Besonders betroffen seien von psychischen Erkrankungen die Arbeitnehmer in sogenannten kontaktintensiven Branchen wie im Gesundheits- und Sozialwesen sowie im Bildungsbereich, sagte Johanna Baumgart, Forschungsbereichsleiterin für Betriebliche Gesundheitsförderung des Wissenschaftlichen Instituts der AOK.
«Das ist nicht erstaunlich, wenn man sich anschaut, wie die psychischen Belastungen für Arbeitnehmer in den letzten Jahren angestiegen sind», unterstrich sie. Zum einen durch die vielfältigen globalen Krisen aber auch durch konkrete Stressoren in der Arbeitswelt: «Arbeitszeitverdichtung, Kommunikationsverdichtung, Flexibilisierung sind alles Sachen, die auf die Seele drücken können.»
Keine Hinweise auf Missbrauch der telefonischen Krankschreibung
Ein weiterer Grund für die hohen Fehlzeiten könnte auch die dauerhafte Einführung der telefonischen Krankschreibungen sowie die damit verbundene automatische Übermittlung an die Versicherungen sein. Krankheitsfälle würden dadurch nun umfassender erfasst, denn nicht alle Patienten hätten früher den Krankenzettel an die Versicherung gesendet.
Dass die telefonische Krankschreibung in nennenswertem Umfang missbräuchlich genutzt werde, sei hingegen nicht zu erkennen, machte Baumgart deutlich. «Wir können ganz klar sagen, dass es da keine Hinweise gibt.» Finanzminister Christian Lindner (FDP) hatte sich mit Blick auf die steigenden Fehlzeiten jüngst für eine Abschaffung dieser Möglichkeit ausgesprochen.
Der Sozialverband Deutschland (SoVD) bezeichnete die Zahlen des AOK-Reports als «alarmierend». «Sie zeigen gerade bei den psychischen Erkrankungen ganz eindeutig: Die Intensität der Arbeitsbelastung hat an vielen Stellen weiter zugenommen», teilte die SoVD-Vorstandsvorsitzende, Michaela Engelmeier, mit. Befeuert werde die Situation vom weiter anwachsenden Fachkräftemangel.
Zusammenhang zwischen Bindung und Gesundheit
«Die Arbeit muss auf immer weniger Schultern verteilt werden», sagte Engelmeier. Die telefonische Krankschreibung hingegen erweise sich als sehr hilfreich und entlastend sowohl für Arztpraxen als auch Patienten.

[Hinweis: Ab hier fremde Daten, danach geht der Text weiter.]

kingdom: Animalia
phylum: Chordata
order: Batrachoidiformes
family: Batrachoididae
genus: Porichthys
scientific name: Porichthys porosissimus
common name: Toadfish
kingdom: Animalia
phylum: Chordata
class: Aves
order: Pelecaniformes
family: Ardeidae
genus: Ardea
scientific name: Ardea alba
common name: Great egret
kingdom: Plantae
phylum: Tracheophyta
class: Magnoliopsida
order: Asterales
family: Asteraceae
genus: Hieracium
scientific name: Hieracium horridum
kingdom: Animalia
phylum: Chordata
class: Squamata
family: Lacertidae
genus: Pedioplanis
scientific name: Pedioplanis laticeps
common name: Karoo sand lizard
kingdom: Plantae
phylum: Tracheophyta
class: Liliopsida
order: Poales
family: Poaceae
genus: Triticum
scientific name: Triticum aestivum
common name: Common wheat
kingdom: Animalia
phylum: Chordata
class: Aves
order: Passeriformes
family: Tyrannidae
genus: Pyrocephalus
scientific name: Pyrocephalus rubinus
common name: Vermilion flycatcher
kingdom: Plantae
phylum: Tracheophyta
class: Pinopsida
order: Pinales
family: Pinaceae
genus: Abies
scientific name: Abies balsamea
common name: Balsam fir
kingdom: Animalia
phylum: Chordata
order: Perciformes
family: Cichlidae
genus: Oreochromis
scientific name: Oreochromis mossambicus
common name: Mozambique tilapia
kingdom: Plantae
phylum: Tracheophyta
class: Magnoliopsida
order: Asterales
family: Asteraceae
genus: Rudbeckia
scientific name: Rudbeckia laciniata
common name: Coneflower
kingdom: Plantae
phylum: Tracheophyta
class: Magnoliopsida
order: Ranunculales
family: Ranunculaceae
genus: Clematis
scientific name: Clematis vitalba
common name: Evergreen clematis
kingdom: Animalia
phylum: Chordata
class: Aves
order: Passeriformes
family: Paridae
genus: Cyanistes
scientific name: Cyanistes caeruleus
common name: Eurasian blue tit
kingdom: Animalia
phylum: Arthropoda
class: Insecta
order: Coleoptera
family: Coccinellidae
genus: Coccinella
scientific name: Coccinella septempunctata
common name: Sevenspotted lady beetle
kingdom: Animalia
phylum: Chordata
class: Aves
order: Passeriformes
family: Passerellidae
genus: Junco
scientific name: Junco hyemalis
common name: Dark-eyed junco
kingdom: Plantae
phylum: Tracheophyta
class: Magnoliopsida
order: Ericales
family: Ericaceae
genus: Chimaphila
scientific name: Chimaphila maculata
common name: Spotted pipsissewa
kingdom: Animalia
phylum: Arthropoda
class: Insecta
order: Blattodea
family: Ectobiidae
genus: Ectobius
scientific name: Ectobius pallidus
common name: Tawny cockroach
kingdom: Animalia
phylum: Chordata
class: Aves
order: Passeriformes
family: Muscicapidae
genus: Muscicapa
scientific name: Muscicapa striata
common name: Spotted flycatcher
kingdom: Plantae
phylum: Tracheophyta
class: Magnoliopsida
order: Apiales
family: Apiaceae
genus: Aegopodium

Der AOK-Report sieht einen Zusammenhang zwischen der emotionalen Bindung des Arbeitnehmers an sein Unternehmen und der Gesundheit der Beschäftigten. «Es zeigte sich bei Befragungen, dass eine hohe Bindung an den Arbeitgeber einhergeht mit einem subjektiv besseren Gesundheitszustand.» Unternehmen könnten diese Bindung weiter stärken, indem sie Führungskräfte entsprechend darauf ausbildet und betriebliche Angebote zur Gesundheitsfürsorge macht.